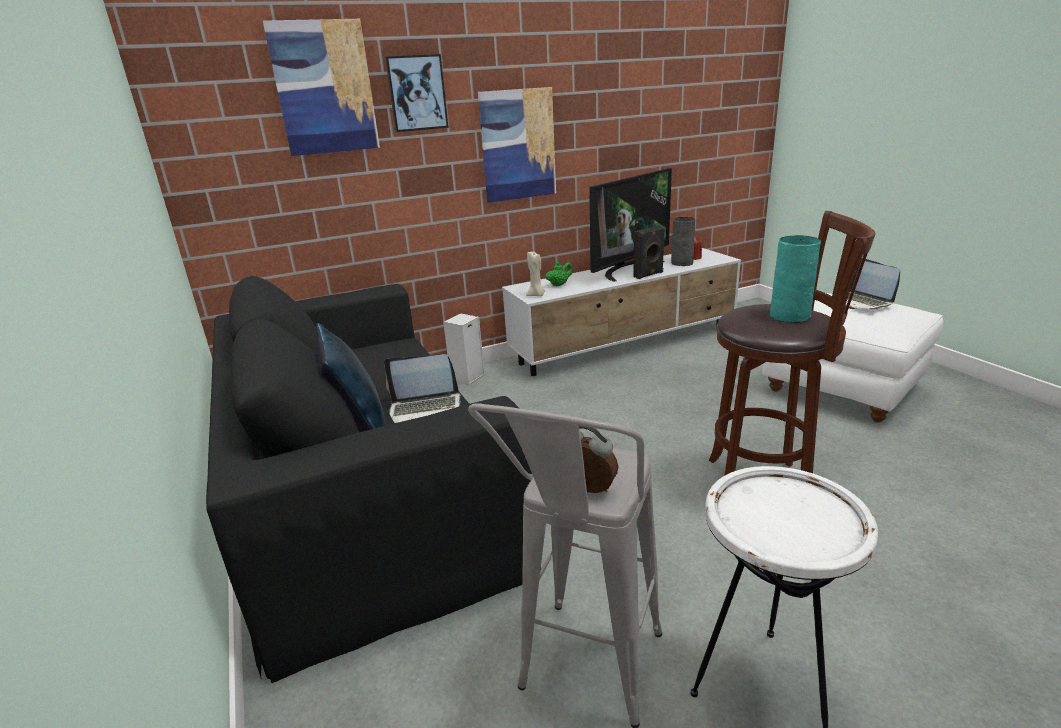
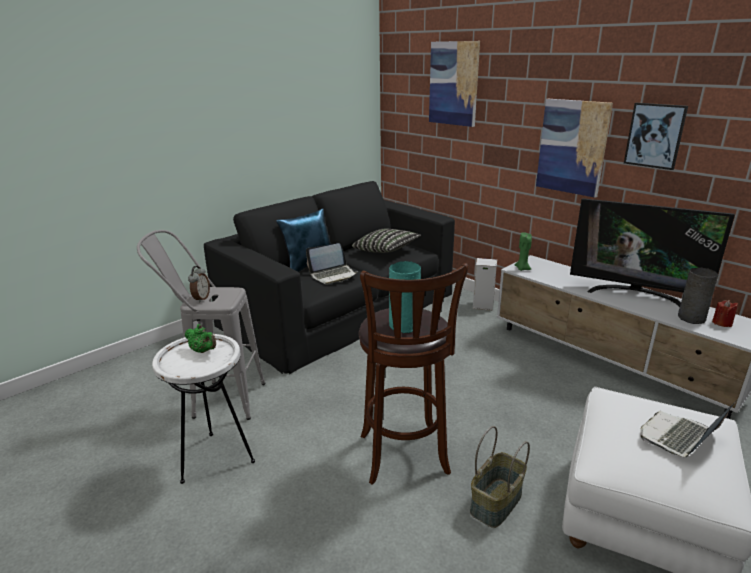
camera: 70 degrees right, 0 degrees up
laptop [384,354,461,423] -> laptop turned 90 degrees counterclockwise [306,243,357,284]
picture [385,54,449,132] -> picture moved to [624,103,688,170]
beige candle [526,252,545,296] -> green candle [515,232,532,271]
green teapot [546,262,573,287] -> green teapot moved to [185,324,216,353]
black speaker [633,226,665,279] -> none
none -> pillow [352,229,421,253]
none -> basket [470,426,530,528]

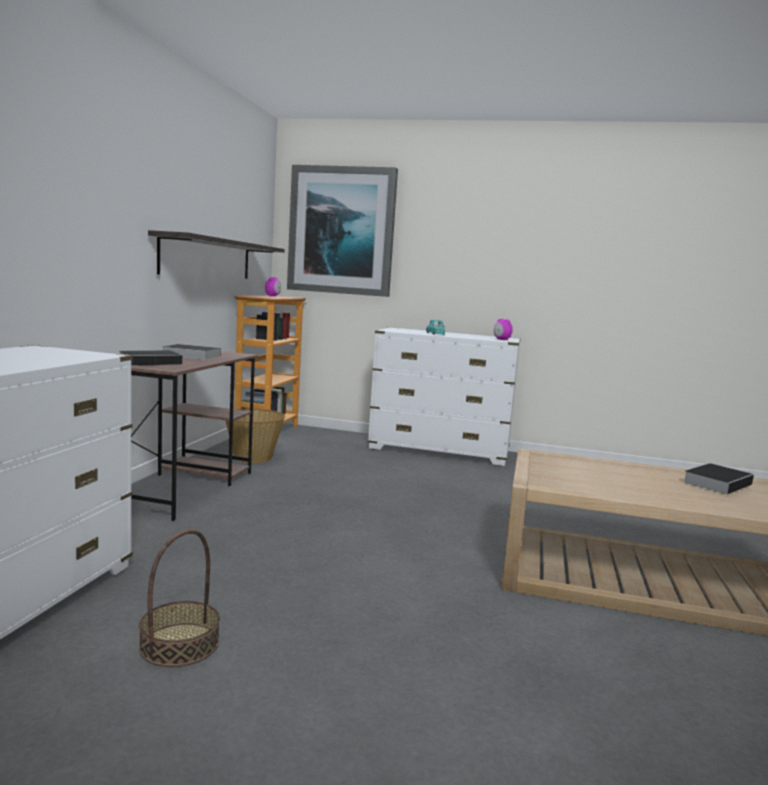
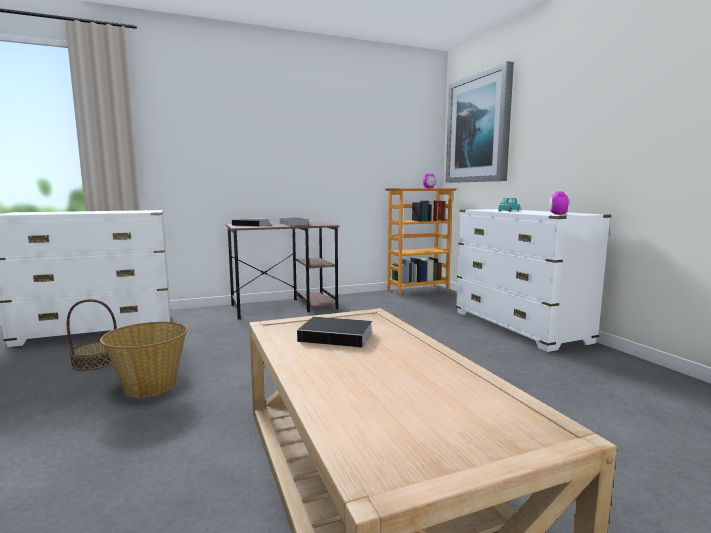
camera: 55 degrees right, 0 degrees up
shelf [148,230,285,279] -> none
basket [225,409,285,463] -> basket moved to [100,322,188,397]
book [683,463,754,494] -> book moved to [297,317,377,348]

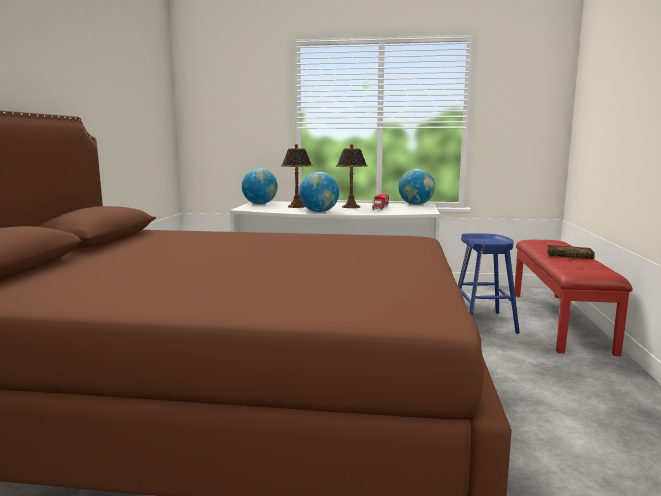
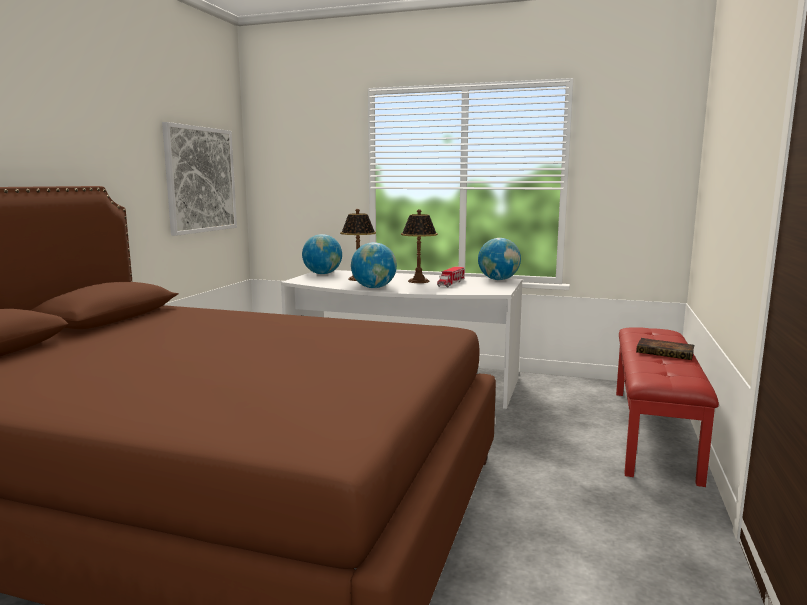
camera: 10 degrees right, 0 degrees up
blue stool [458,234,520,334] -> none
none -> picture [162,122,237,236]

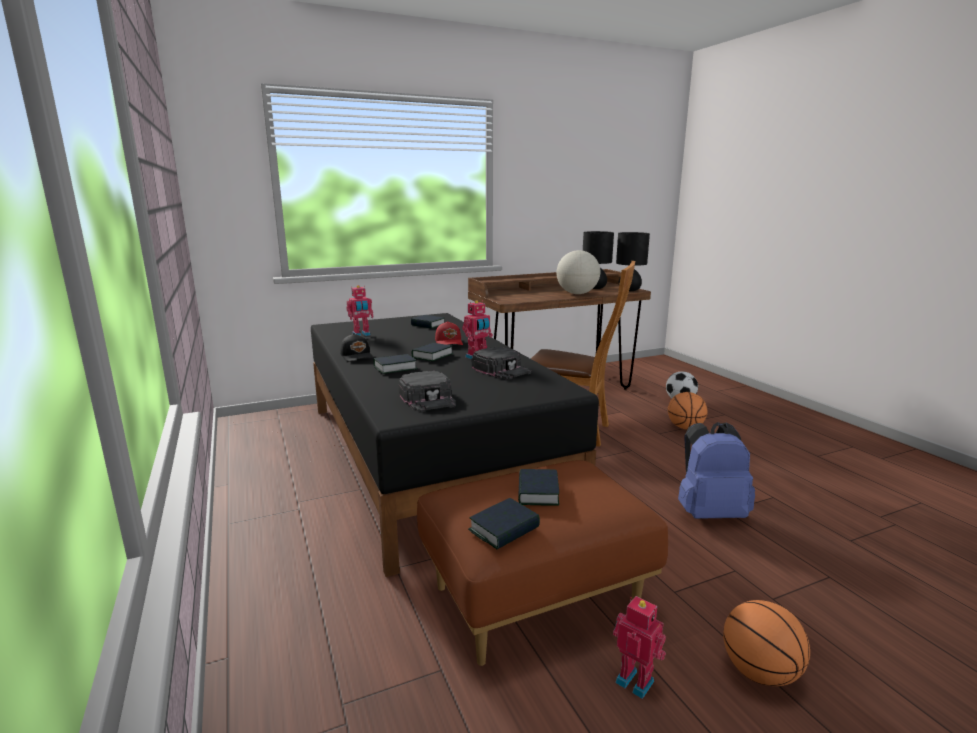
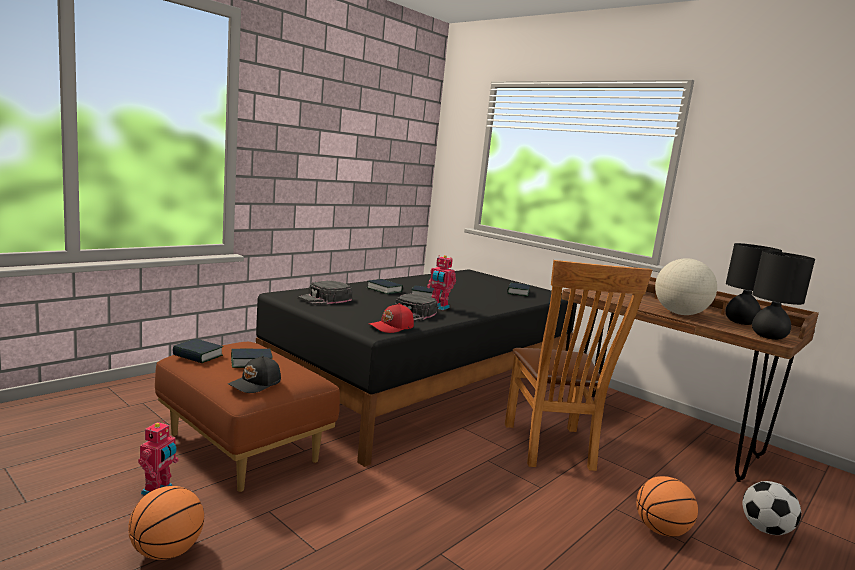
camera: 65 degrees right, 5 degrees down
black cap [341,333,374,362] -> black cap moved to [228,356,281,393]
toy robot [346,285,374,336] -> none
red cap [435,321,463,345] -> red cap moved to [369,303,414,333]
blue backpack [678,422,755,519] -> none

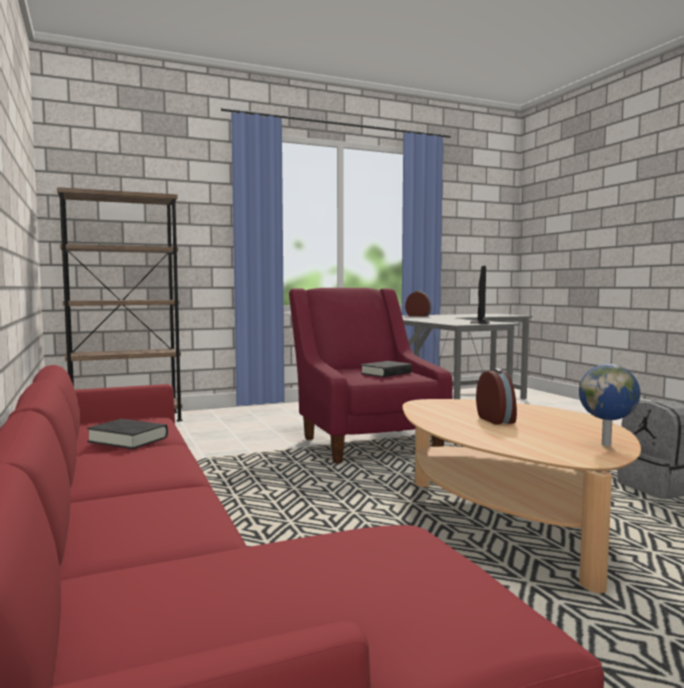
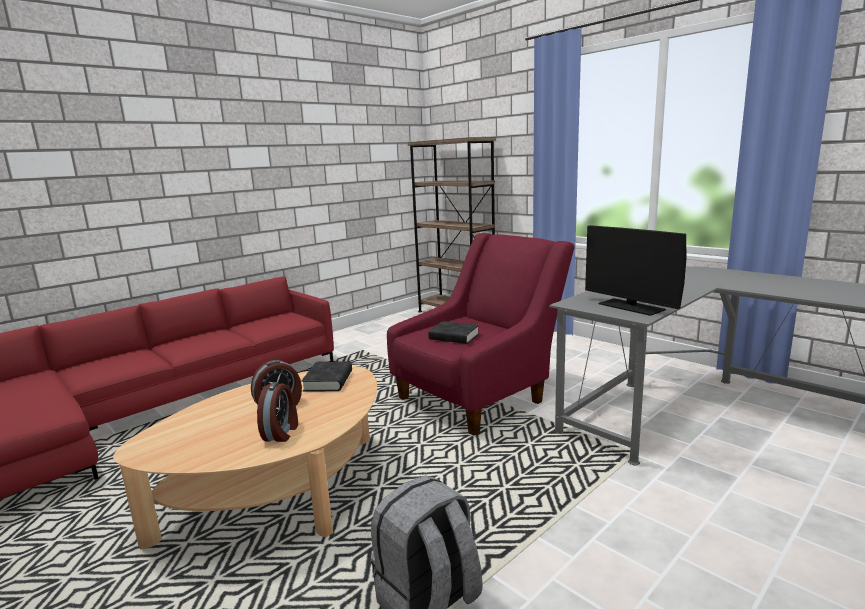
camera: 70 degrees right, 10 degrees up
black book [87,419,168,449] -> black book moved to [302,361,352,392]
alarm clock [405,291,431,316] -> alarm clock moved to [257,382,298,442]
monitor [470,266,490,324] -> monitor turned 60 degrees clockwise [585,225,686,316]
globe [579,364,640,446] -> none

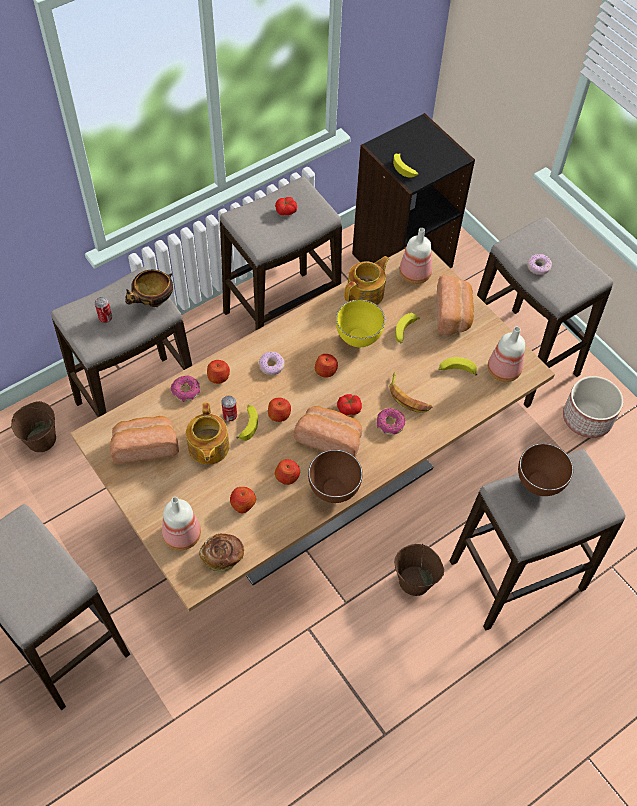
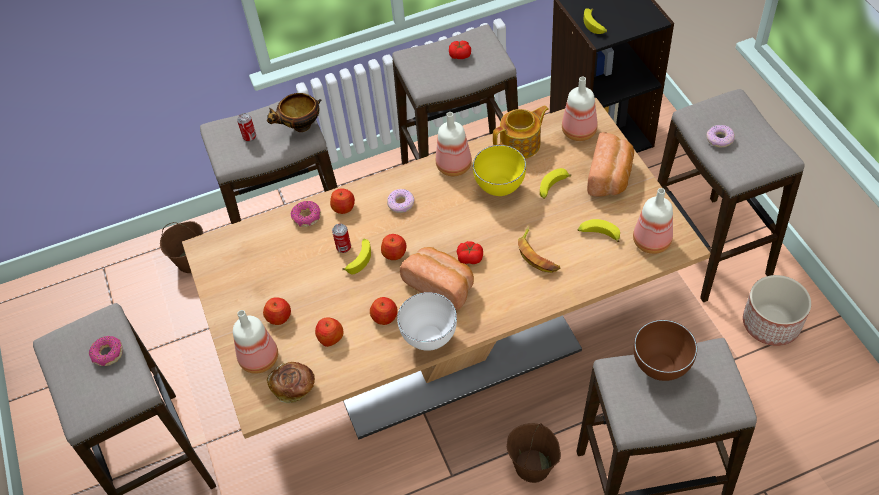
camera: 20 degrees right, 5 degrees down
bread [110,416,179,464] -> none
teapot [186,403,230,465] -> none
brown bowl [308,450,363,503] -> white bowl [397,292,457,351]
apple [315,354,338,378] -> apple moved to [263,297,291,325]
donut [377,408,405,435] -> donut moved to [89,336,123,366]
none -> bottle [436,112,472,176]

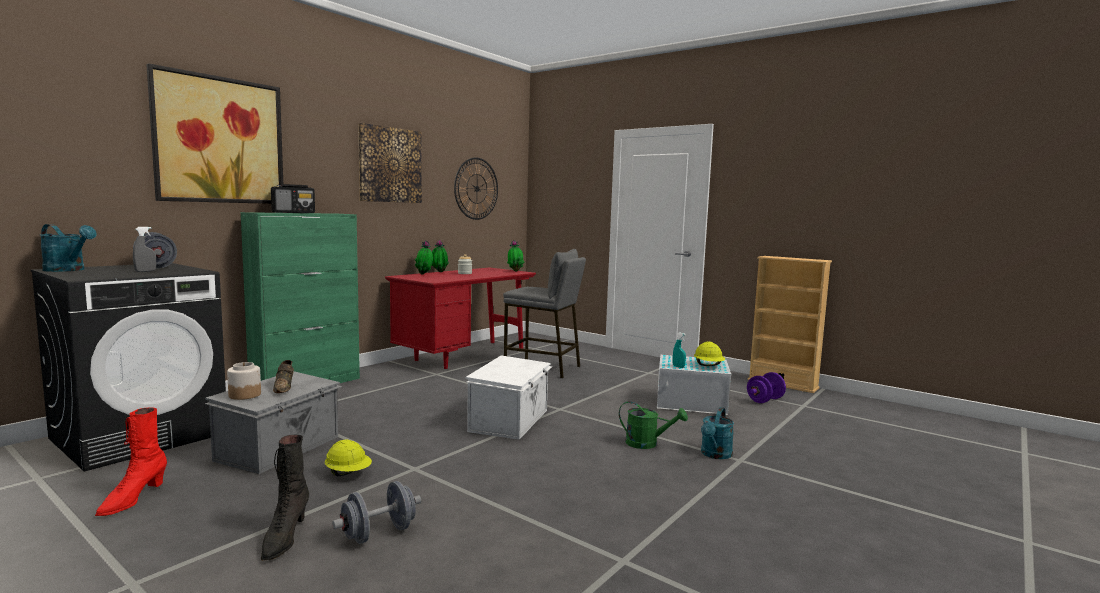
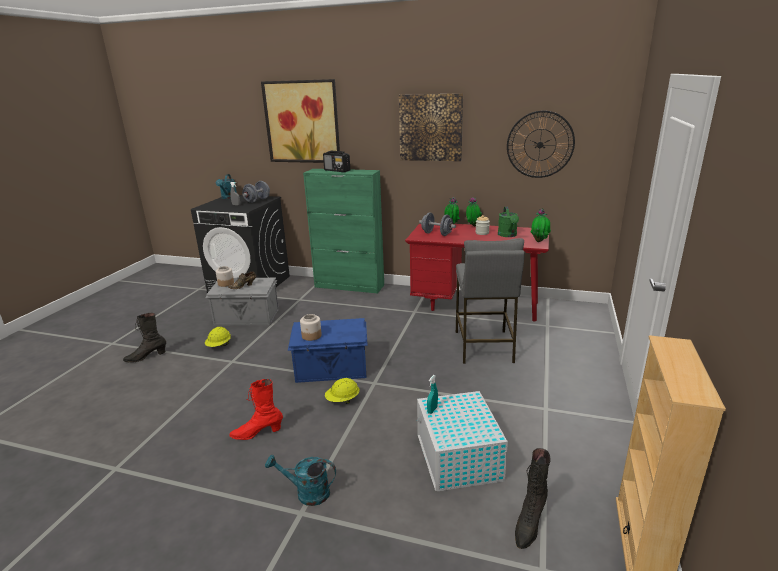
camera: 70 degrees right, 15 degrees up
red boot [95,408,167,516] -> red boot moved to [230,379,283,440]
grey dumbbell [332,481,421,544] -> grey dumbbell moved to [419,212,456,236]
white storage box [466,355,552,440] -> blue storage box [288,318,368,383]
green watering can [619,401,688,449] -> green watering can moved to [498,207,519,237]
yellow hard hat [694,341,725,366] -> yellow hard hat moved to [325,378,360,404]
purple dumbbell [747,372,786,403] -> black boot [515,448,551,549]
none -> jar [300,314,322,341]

• • • • •

* Task item *
Starting at the line above with "monitor [470,266,490,324] ->", output every line exactly up to and including the line with "grey dumbbell [332,481,421,544]", but none of the pictures.

* Output for this task *
monitor [470,266,490,324] -> monitor turned 60 degrees clockwise [585,225,686,316]
globe [579,364,640,446] -> none

camera: 20 degrees right, 5 degrees down
bread [110,416,179,464] -> none
teapot [186,403,230,465] -> none
brown bowl [308,450,363,503] -> white bowl [397,292,457,351]
apple [315,354,338,378] -> apple moved to [263,297,291,325]
donut [377,408,405,435] -> donut moved to [89,336,123,366]
none -> bottle [436,112,472,176]

camera: 70 degrees right, 15 degrees up
red boot [95,408,167,516] -> red boot moved to [230,379,283,440]
grey dumbbell [332,481,421,544] -> grey dumbbell moved to [419,212,456,236]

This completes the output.